El auto siguió su rumbo, como si nunca hubiera estado en esa carretera, como si los alaridos de vida y muerte no existieran siquiera en su imaginación. Ella corrió un par de metros, negada a aceptar que cualquiera que entrara a esa carretera terminara igual a ella.
En un último gemido de frustración, de esos que en su capricho se roban todo el oxígeno de tus pulmones, un objeto rojo terminó junto a sus zapatillas… Lo observó con detenimiento; un barato y desteñido juguete de plástico. El auto se aproximó a la orilla de la carretera.
—Qué calor de mierda —dijo aquel hombre, secándose la frente mientras abría la puerta del copiloto—. Vos que insistís en venir para estos lados en verano.
—¿Dónde está el autito ese? Si no, Mia va a llorar lo que reste de este viaje.
Por alguna razón, se miró los shorts y la musculosa, como si para este suceso hubiera que estar presentable. Levantó la mirada del juguete a sus pies y corrió. Se tiró en la zanja nuevamente y, por primera vez, se ensució.
—Aurelio, escúchame; me tienes que hablar —él apenas balbuceó, ella intentó abofetearlo—. Pútame —lo tomó por la andrajosa camisa—. ¡PUTEAME, HIJO DE PUTA! ¡PUTEAME! ¿QUÉ NO ME ODIABAS? ¿QUÉ NO TE DEJARÍA? ¡PUTEAME, MIERDA! ¡GRÍTAME!
—No te vayas —susurró.
—Me voy a ir —afirmó sin piedad.
—No, por favor.
—Sí, te voy a dejar, para que te coman los bichos, de a poco, mientras estás vivo.

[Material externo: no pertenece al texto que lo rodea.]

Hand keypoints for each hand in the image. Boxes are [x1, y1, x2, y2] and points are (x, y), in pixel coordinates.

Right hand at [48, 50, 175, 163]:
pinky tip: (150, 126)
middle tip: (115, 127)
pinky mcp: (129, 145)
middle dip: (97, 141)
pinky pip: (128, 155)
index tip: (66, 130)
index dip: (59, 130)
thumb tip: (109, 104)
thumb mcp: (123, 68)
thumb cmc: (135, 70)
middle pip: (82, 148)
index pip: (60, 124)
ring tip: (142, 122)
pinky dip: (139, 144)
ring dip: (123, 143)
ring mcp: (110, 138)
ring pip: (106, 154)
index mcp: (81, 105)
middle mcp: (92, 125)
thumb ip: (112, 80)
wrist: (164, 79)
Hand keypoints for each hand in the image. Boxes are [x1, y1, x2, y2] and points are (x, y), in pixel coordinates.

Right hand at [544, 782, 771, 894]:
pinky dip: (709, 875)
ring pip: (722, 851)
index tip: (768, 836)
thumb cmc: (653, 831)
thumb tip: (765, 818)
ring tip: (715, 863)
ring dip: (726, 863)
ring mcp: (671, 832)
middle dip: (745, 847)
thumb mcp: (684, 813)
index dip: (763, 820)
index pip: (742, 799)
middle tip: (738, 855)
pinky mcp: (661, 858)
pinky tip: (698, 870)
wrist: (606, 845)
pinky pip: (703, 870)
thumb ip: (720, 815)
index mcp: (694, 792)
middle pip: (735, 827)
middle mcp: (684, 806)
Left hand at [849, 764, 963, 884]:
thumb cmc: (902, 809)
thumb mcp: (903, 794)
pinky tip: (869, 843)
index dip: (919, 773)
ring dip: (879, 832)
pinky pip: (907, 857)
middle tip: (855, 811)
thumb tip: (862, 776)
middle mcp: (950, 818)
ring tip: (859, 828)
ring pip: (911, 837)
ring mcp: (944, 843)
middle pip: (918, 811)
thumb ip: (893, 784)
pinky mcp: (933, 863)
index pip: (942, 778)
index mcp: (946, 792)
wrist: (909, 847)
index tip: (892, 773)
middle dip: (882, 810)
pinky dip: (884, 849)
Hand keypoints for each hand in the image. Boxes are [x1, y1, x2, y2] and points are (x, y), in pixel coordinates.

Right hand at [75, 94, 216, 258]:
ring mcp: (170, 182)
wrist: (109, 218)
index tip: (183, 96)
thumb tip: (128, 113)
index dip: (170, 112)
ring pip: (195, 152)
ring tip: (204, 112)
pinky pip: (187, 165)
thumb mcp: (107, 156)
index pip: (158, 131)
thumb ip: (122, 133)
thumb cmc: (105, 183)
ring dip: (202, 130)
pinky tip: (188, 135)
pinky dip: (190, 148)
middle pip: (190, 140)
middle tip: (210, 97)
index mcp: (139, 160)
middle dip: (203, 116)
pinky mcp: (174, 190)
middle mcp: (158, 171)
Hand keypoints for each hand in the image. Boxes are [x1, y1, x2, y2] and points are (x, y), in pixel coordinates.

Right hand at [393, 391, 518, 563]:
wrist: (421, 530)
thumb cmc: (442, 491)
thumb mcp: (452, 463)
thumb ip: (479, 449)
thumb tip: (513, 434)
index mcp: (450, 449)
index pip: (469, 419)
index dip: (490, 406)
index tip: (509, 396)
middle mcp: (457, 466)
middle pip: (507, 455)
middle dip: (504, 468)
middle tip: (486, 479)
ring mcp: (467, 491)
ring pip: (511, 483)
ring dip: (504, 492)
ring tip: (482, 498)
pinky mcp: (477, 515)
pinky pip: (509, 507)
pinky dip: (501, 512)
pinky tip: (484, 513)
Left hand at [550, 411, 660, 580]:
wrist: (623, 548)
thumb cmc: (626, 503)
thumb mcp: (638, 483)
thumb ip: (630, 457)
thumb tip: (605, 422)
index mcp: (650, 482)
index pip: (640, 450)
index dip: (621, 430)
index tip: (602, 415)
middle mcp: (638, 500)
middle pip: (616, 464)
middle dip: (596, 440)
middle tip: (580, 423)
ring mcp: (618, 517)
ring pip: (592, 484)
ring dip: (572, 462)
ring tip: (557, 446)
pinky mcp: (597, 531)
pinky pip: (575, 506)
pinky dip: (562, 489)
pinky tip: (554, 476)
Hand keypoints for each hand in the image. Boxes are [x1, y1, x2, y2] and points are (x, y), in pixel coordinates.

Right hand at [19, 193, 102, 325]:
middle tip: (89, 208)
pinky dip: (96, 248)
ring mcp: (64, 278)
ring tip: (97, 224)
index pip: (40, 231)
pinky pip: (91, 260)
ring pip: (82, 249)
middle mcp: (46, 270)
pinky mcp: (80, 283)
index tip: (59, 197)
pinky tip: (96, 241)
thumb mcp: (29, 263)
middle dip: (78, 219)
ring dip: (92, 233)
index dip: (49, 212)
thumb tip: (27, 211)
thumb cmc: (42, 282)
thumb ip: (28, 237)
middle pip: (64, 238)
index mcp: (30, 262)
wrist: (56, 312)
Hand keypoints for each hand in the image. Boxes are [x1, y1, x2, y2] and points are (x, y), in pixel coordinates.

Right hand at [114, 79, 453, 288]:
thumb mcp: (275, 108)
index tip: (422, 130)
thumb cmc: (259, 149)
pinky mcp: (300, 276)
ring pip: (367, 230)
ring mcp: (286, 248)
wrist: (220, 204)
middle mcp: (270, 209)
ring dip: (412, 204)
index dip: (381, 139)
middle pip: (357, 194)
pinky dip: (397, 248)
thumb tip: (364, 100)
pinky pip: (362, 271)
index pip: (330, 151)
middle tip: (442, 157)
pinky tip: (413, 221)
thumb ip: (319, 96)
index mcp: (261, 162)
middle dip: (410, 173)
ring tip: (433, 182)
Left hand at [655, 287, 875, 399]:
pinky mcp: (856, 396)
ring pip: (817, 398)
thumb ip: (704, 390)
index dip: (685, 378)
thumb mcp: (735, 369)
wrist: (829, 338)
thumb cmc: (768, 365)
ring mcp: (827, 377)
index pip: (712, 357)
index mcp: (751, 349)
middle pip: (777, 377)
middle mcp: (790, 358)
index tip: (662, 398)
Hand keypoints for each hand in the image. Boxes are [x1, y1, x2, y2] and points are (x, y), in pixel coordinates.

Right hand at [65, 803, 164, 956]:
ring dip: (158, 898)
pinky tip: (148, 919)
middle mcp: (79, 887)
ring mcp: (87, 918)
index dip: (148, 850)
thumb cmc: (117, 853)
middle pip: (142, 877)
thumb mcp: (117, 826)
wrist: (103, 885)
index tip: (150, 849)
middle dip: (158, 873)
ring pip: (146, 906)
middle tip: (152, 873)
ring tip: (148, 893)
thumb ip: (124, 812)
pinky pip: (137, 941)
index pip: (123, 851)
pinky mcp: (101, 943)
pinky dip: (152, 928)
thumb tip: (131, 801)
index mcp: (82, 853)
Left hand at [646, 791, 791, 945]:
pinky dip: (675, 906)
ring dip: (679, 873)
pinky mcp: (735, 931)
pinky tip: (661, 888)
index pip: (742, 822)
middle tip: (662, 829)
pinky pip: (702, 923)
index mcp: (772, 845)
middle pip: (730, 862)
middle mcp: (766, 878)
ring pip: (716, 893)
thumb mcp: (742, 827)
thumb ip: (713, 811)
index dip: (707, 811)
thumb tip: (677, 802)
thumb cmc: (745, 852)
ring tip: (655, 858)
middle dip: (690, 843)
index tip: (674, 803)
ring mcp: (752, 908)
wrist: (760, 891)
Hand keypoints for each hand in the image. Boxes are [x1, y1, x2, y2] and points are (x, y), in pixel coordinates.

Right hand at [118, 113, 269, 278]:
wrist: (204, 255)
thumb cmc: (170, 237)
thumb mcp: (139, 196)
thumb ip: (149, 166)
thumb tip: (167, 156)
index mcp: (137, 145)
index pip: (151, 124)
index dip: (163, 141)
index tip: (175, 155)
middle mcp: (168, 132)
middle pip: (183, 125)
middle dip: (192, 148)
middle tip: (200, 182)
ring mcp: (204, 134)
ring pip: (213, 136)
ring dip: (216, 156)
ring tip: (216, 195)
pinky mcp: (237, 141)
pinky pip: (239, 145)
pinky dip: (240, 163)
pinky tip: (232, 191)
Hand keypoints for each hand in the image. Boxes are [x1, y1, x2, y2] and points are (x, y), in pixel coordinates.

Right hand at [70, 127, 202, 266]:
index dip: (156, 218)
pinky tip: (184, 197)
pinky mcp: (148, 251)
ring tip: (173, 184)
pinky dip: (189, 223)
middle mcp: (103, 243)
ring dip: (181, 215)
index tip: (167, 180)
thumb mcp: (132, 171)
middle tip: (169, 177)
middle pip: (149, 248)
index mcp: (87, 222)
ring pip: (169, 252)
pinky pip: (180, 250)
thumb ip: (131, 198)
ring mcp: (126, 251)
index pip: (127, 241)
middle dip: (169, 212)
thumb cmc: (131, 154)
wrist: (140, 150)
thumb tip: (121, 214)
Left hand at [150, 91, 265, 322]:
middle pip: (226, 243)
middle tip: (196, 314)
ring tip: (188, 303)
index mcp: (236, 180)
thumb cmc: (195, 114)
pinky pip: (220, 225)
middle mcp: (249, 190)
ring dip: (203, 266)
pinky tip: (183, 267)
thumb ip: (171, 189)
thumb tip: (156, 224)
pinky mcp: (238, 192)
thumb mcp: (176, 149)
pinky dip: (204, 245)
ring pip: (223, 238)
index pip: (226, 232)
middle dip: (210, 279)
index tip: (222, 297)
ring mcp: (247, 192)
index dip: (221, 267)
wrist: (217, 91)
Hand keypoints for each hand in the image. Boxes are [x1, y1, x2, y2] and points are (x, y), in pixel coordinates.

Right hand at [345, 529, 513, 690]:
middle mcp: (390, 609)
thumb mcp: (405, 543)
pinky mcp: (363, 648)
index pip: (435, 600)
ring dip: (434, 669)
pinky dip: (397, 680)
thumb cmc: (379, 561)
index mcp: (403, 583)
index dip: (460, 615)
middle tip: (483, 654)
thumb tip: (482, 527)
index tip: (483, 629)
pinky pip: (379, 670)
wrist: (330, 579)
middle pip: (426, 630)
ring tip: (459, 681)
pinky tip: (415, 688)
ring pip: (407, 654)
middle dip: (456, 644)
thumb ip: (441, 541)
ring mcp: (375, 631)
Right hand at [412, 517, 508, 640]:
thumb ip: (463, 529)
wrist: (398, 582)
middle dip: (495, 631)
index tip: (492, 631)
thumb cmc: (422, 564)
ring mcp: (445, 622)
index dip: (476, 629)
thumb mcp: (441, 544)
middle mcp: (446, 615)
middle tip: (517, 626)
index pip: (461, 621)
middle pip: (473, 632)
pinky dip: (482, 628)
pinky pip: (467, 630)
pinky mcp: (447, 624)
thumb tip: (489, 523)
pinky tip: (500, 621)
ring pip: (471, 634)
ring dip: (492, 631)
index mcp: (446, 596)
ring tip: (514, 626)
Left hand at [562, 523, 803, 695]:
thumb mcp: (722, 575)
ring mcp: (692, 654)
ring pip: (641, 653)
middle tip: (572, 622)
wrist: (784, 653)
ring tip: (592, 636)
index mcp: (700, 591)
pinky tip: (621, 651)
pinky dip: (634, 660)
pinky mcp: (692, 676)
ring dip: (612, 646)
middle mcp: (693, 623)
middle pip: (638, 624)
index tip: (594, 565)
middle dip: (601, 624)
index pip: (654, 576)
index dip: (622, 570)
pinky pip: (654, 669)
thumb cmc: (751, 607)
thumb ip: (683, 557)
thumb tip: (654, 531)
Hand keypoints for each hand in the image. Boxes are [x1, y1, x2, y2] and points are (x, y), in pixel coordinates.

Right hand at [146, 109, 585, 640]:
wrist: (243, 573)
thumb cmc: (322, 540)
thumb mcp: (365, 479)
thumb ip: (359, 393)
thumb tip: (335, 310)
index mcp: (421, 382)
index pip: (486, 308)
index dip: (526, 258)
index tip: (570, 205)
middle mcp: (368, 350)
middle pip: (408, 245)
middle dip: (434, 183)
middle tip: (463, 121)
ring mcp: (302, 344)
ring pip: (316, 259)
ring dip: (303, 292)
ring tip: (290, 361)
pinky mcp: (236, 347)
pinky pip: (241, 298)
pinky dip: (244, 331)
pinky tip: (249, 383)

—¡No! —Lo que pretendía reprender solo llegó a un alarido, uno un poco más alto que el anterior; sin embargo, unos pasos se escucharon aproximándose.
—¿Hay alguien ahí?
Una sonrisa se dibujó en su ahora nublado rostro, mientras sus ojos se convertían de a poco en cuencas vacías; su piel se rasgaba como disecada por aquel calor abrasador. La brisa dejó de envolverla y, en un susurro de muerte, pronunció:
—Me llamo Gimena Lua; no te lo olvides, nunca.
Quizá los recuerdos de fantasmas estaban para contar verdades.